Auto-retrato. Teimosia, persistência, organização e método, símbolos com que se define, no significado, e na substância de quem é, e quer ser. “Tenho várias dimensões, e talvez sejam estas as palavras que melhor me definam, e constem em todas elas. Sou advogada, política, sei dizer umas coisas, dizem que sou engraçadita… Tudo factores que à primeira vista fazem desconfiar as pessoas. Sinto que tenho sempre de as conquistar, o que nunca acontece facilmente, e foi sempre assim, desde que me lembro”.
Ilusões, utopias e verdades reais. Caminhos que foi desbravando ao longo dos ainda verdes anos, em que já se conquistou a si própria, e a alguns dos sonhos e ilusões que lhe cativam o espírito, e o tornam sobressaltado por vezes. “Cresci na ilusão de que o mundo era um lugar bonito, perfeito, cheio de pessoas boazinhas. Com o tempo, fui perdendo essa ideia, fui-me tornando mais espessa, fui encontrando em mim as tais várias dimensões de que falava. Agora separo bem as coisas, mas não perco a minha visão utópica de certos assuntos que são fundamentais, e só podem existir baseados e impulsionados por essa perspectiva. Sou o Norte daquilo que sou e a política nunca poderia mudar, na essência, aquilo que quero ser”.
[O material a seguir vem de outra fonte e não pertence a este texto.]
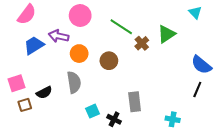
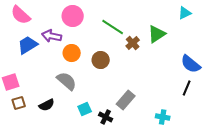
cyan triangle: (195, 12) -> (185, 13), turned 48
pink semicircle: (27, 14) -> (21, 15), turned 95
gray semicircle: (74, 82) -> (67, 81), turned -40
black semicircle: (44, 93) -> (47, 105), moved
gray rectangle: (135, 102) -> (126, 100), turned 48

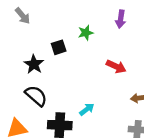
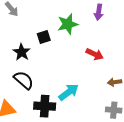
green star: (86, 33) -> (68, 24), size x1.5
cyan arrow: (87, 109) -> (69, 92), size x1.5

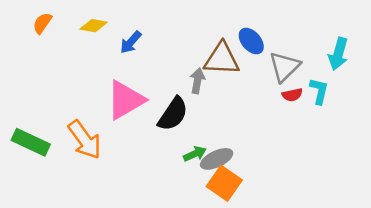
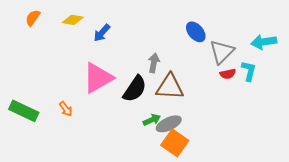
cyan arrow: (338, 54) -> (264, 42), turned 65
brown triangle: (222, 59) -> (170, 87), moved
orange arrow: (85, 140) -> (66, 109), size x0.5

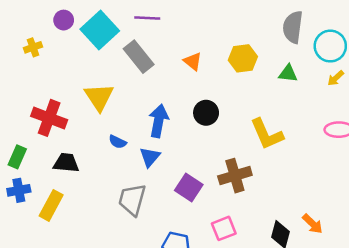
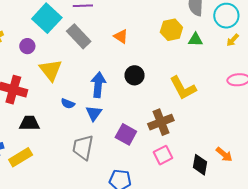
purple circle: (64, 20) -> (27, 46), moved
yellow hexagon: (243, 58) -> (171, 30), moved
yellow rectangle: (51, 205) -> (21, 157), turned 35
pink square: (224, 228) -> (163, 155), moved

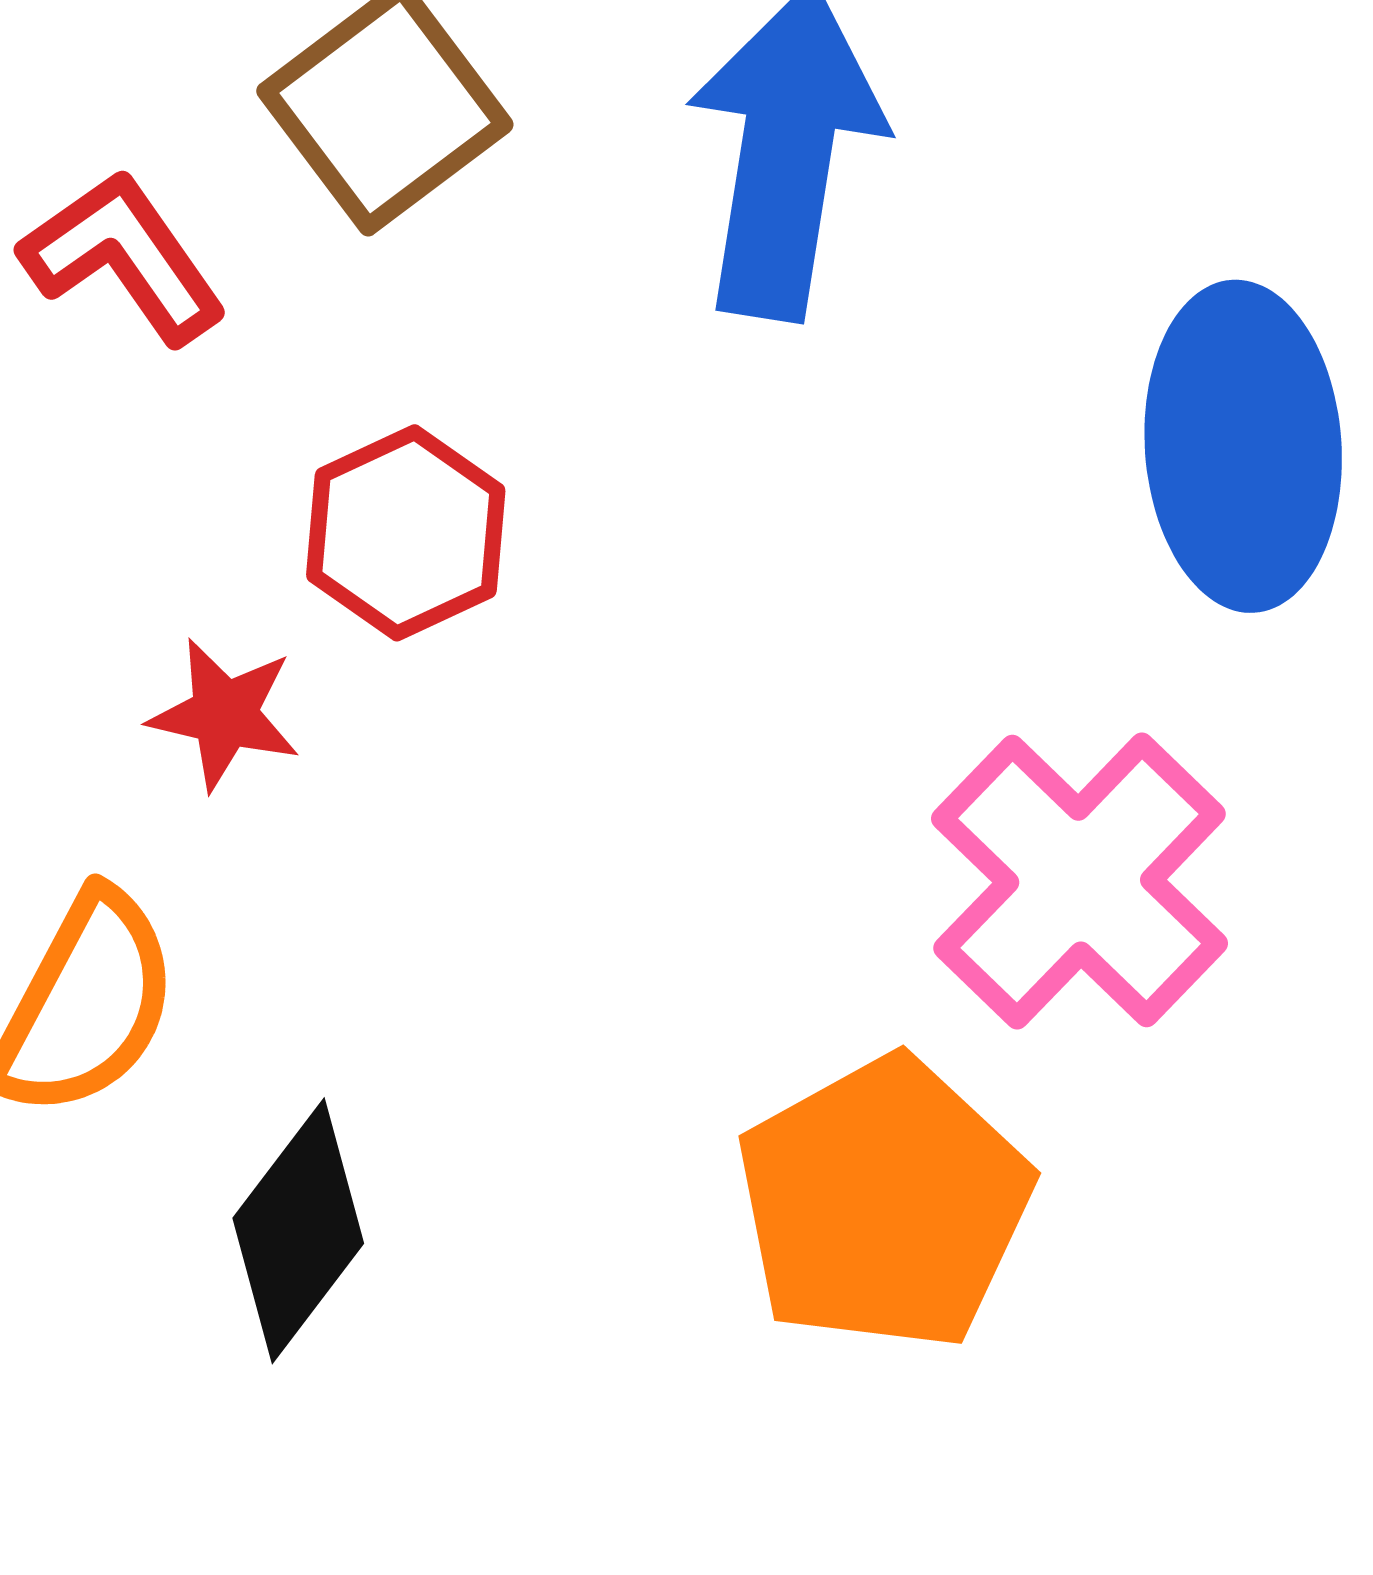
Máscaras improváveis. Figuras descartáveis, momentos instantâneos, que todos temos, para proteger ou afirmar, para parecer ou decorar. Para ser, e para não ser noutras ocasiões, depende do contexto, do propósito ou da falta dele. “Prefiro antes designá-la como uma crosta provável. E quem não tenha essa capacidade de a desenvolver, terá pela frente uma vida difícil, seja em que campo for, e especialmente na política. Há uma grande diferença entre a Marta privada e a pública, embora muitas vezes, por aparecermos nos jornais e revistas pensem que nos conhecem por inteiro. Espero que, apesar das exigências, consiga manter sempre um espaço privado de afectos, disso não abdico, até porque sou mais do que a soma de todas as coisas que se sabem sobre mim”.
Do “vício” que lhe deixou a política, que não abandonou definitivamente, enquanto recorda as sensações controversas marcadas nas palavras que deixa soltar. “É isso mesmo que é viciante sabe?! Principalmente naqueles breves momentos em que se concretizam coisas em que acreditamos verdadeiramente, e não são tantos quanto queríamos, até porque são precisos meses de luta, muito trabalho, persistência… Perguntaram-me um dia se ainda queria mudar o mundo, e o que é facto é que apesar de tudo, das coisas boas e más, ainda e sempre o quero fazer, nem que seja a suaves prestações”.